Just a drive-by cleanup/optimization that didn't seem worth separate patch. But
I probably should?

> 
>> @@ -1093,8 +1094,10 @@ int __ref online_pages(unsigned long pfn, unsigned long nr_pages, int online_typ
>>  
>>  	init_per_zone_wmark_min();
>>  
>> -	if (onlined_pages)
>> -		kswapd_run(zone_to_nid(zone));
>> +	if (onlined_pages) {
>> +		kswapd_run(nid);
>> +		kcompactd_run(nid);
>> +	}
>>  
>>  	vm_total_pages = nr_free_pagecache_pages();
>>  
>> @@ -1858,8 +1861,10 @@ static int __ref __offline_pages(unsigned long start_pfn,
>>  		zone_pcp_update(zone);
>>  
>>  	node_states_clear_node(node, &arg);
>> -	if (arg.status_change_nid >= 0)
>> +	if (arg.status_change_nid >= 0) {
>>  		kswapd_stop(node);
>> +		kcompactd_stop(node);
>> +	}
>>  
>>  	vm_total_pages = nr_free_pagecache_pages();
>>  	writeback_set_ratelimit();
>> diff --git a/mm/page_alloc.c b/mm/page_alloc.c
>> index 63358d9f9aa9..7747eb36e789 100644
>> --- a/mm/page_alloc.c
>> +++ b/mm/page_alloc.c
>> @@ -5212,6 +5212,9 @@ static void __paginginit free_area_init_core(struct pglist_data *pgdat)
>>  #endif
>>  	init_waitqueue_head(&pgdat->kswapd_wait);
>>  	init_waitqueue_head(&pgdat->pfmemalloc_wait);
>> +#ifdef CONFIG_COMPACTION
>> +	init_waitqueue_head(&pgdat->kcompactd_wait);
>> +#endif
>>  	pgdat_page_ext_init(pgdat);
>>  
>>  	for (j = 0; j < MAX_NR_ZONES; j++) {
>> diff --git a/mm/vmscan.c b/mm/vmscan.c
>> index 72d52d3aef74..1449e21c55cc 100644
>> --- a/mm/vmscan.c
>> +++ b/mm/vmscan.c
>> @@ -3408,6 +3408,12 @@ static void kswapd_try_to_sleep(pg_data_t *pgdat, int order, int classzone_idx)
>>  		 */
>>  		reset_isolation_suitable(pgdat);
>>  
>> +		/*
>> +		 * We have freed the memory, now we should compact it to make
>> +		 * allocation of the requested order possible.
>> +		 */
>> +		wakeup_kcompactd(pgdat, order, classzone_idx);
>> +
>>  		if (!kthread_should_stop())
>>  			schedule();
>>  
> 
> This initially confused me but it's due to patch ordering.
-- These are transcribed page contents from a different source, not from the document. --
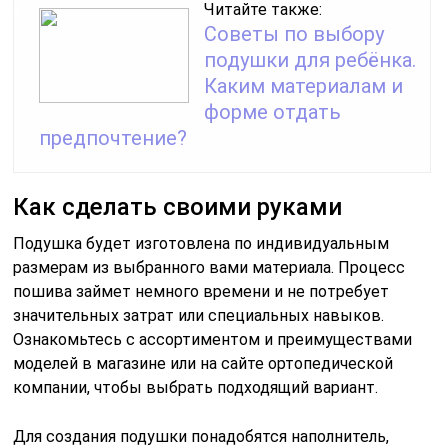
Читайте также:
Советы по выбору
подушки для ребёнка.
Каким материалам и
форме отдать
предпочтение?
Как сделать своими руками
Подушка будет изготовлена по индивидуальным
размерам из выбранного вами материала. Процесс
пошива займет немного времени и не потребует
значительных затрат или специальных навыков.
Ознакомьтесь с ассортиментом и преимуществами
моделей в магазине или на сайте ортопедической
компании, чтобы выбрать подходящий вариант.
Для создания подушки понадобятся наполнитель,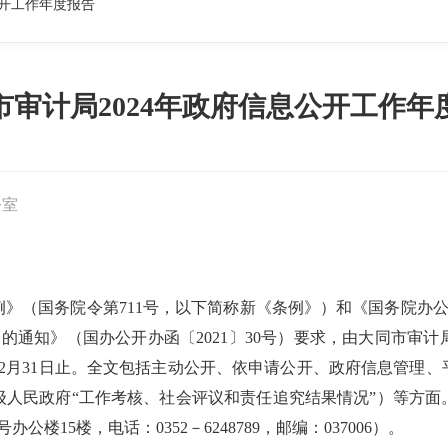
公开工作年度报告
市审计局2024年政府信息公开工作年
公室
》（国务院令第711号，以下简称新《条例》）和《国务院办
的通知》（国办公开办函〔2021〕30号）要求，由大同市审
24年12月31日止。全文包括主动公开、依申请公开、政府信息管
级人民政府“工作考核、社会评议和责任追究结果情况”）等方面
15楼，电话：0352－6248789，邮编：037006）。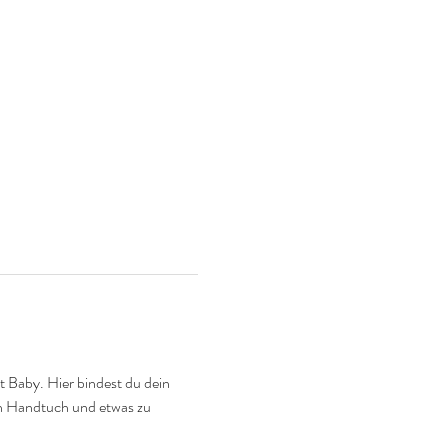
 Baby. Hier bindest du dein 
in Handtuch und etwas zu 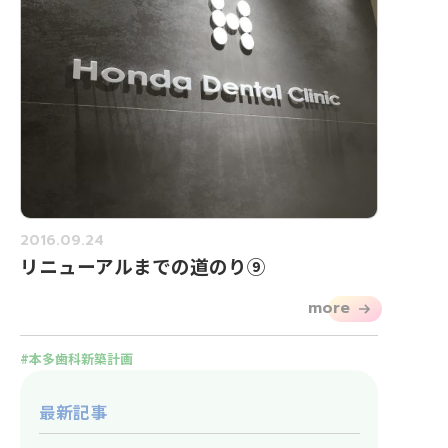
2016.09.24
リニューアルまでの道のり⑨
more
本多歯科新築計画
最新記事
It's silly
> but when this patch is applied then both kswapd and kcompactd are
> compacting memory. I would prefer if the patches were in reverse order
> but that is purely taste.

In reverse order there would be a case where neither is compacting. Guess I'll
just move the wakeup to the next patch. The separation is mainly for making
review more tractable.

> While this was not a comprehensive review, I think the patch is ok in
> principal. While deferred compaction will keep the CPU usage under control,
> the main concern is that kcompactd consumes too much CPU but I do not
> see a case where that would trigger that kswapd would not have
> encountered already.

Thanks! On the opposite, kswapd didn't consider deferred compaction, so it could
consume too much CPU if it wasn't otherwise broken.